Father Petrich, who also serves as pastor of St. Joseph in Duluth Heights in addition to other chaplaincy work, said the certification takes place every five years and involves paperwork and a jury examining things like ethics, theology, and professionalism, as well as continuing education.
Father Petrich said the hospital ministry often deals with end-of-life issues and hospice.
“It also deals with a lot of crisis ministry, with people who are newly diagnosed with serious stuff that can happen, cancers and other things,” he said.
Chaplains are often called in emergencies, ranging from car accidents to people hitting their heads.
“And then St. Luke’s has an in-patient mental health unit that is oftentimes filled to the brim with people who have many different mental health disorders,” he said.
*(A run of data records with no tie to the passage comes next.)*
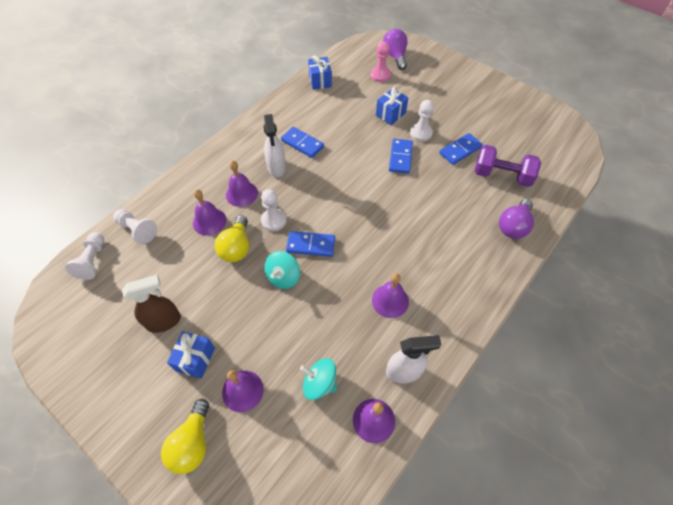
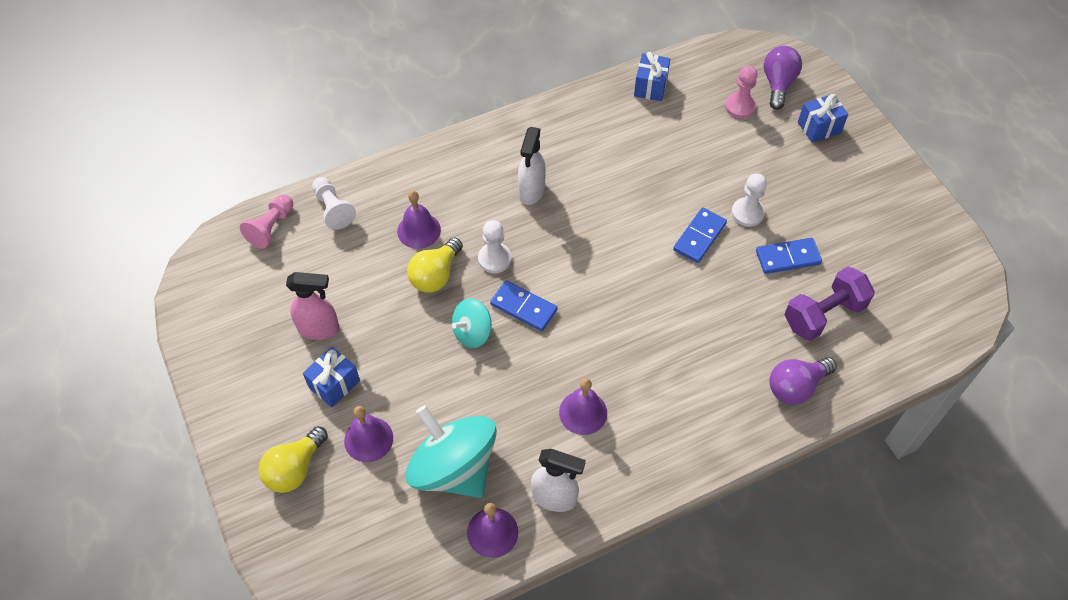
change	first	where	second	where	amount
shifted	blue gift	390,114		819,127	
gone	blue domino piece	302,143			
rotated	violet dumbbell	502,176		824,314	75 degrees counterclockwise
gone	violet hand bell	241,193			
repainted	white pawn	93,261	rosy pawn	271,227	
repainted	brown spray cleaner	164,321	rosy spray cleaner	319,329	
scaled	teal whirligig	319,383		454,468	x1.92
Father Petrich said he tries to bring a calming presence and “have a listening ear and a listening heart.” Sometimes he helps by being a connection for people, making sure they understand what the doctors and nurses are telling them.
Sacramentally, he brings Communion to many people and also frequently celebrates the Sacrament of the Sick with them.
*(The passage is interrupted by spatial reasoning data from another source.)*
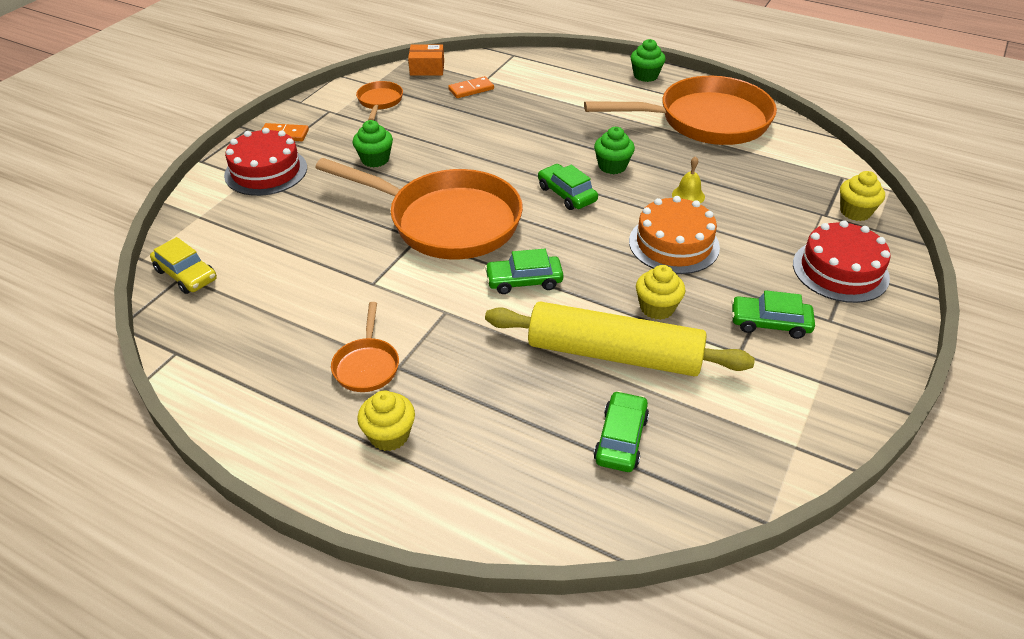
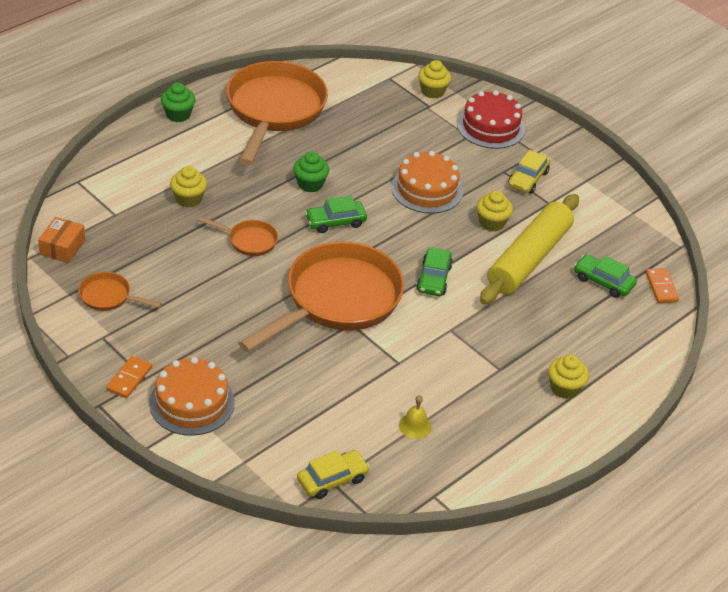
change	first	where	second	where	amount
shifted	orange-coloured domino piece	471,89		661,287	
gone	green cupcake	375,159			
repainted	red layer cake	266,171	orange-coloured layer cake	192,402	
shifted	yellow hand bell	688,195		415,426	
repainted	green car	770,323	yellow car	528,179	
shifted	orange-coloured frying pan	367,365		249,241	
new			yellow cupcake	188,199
Interestingly, Father Petrich said he often forms a history with patients who “kind of rotate” through the hospital, connecting with the stories of what’s going on in their lives, and he celebrates quite a few funerals, many of them in a funeral home, because his ministry reaches many people, both Catholics and non-Catholics, who have lost a connection with a parish.
“There are times when I meet Catholic people who haven’t been in church for a long, long time,” he said, “five years, 10 years, 20 years.”
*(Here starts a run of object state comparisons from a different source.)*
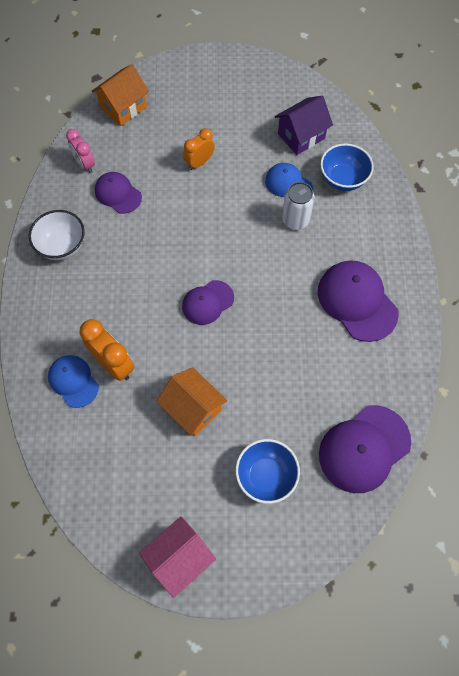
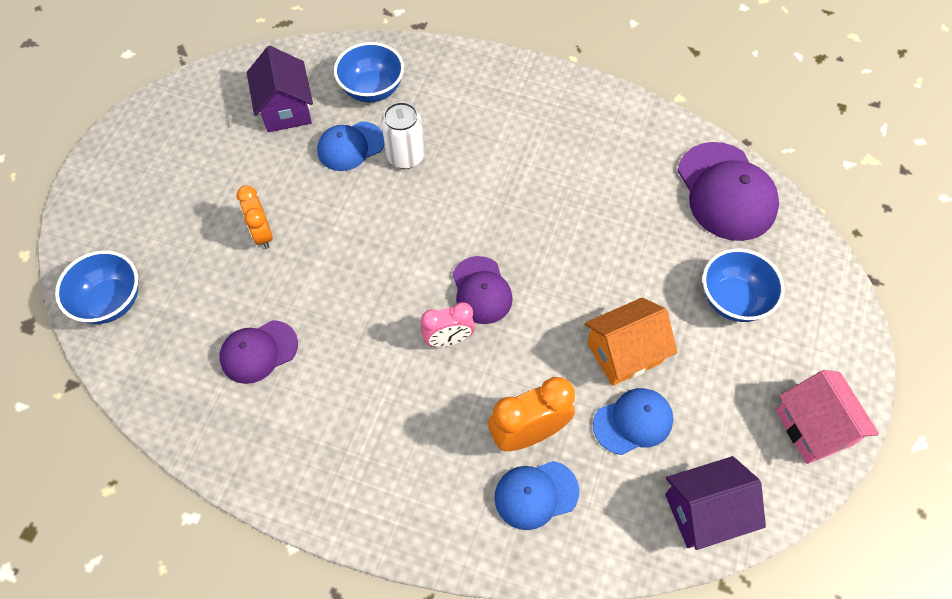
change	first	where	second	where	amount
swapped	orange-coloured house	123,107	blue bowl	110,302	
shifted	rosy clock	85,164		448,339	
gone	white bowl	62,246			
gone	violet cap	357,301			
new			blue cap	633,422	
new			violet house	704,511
He said sometimes it’s laziness, other times it’s resentment over something that happened years ago with a particular pastor. Sometimes it’s anger over a church teaching that may or may not be misunderstood.
“There have been times when people have reconnected with church after meeting with hospital chaplains,” he said, including both himself and Father Tom Foster, who has carried out a similar ministry at Essentia in Duluth.
Father Petrich said chaplains try to “reconnect and try to show them that the church is not an ugly ogre.”
He said one thing that’s changed in the ministry over three decades is concern for quality of life and allowing people to be kept comfortable without aggressively pursuing things like major surgeries to extend life at all costs.
There’s also been a reduced stigma around mental illness. “It’s become more of a commonplace thing to admit that you have a mental illness,” he said. “… And that’s a good thing.”
Other changes he’s observed are few situations where people are dead on arrival, due to improvements in the speed of getting people to the hospital and caring for them and improvements in care, and a more holistic approach to family relationships with hospice and palliative care, allowing family to be present rather than getting a call in the middle of the night that a loved one had died.
“Those are really good things,” Father Petrich said.
Caring for people in difficult circumstances can be demanding. On one recent day, he said four people had died by the time it was 1:15 in the afternoon. Father Petrich said he often remembers people at Mass. “The prayers and rituals of the church — they sustain me, I know that,” he said.
And they sustain others. Father Petrich said he had recently anointed a retired priest who asked him if he had brought the ritual — but doing it so often, Father Petrich has it memorized. He said in 34 years he has anointed nine or 10 different priests and two bishops.
“That’s what we’re called to be and called to do,” he said. Each day he prays for the people he sees, remembering them, and tries to get exercise, skiing or going to the gym.
He said working so long at the same hospital, he has built relationships with the staff. “That ministry of presence, ministry of example, ministry of witness, whatever you want to call it, you’re there,” he said.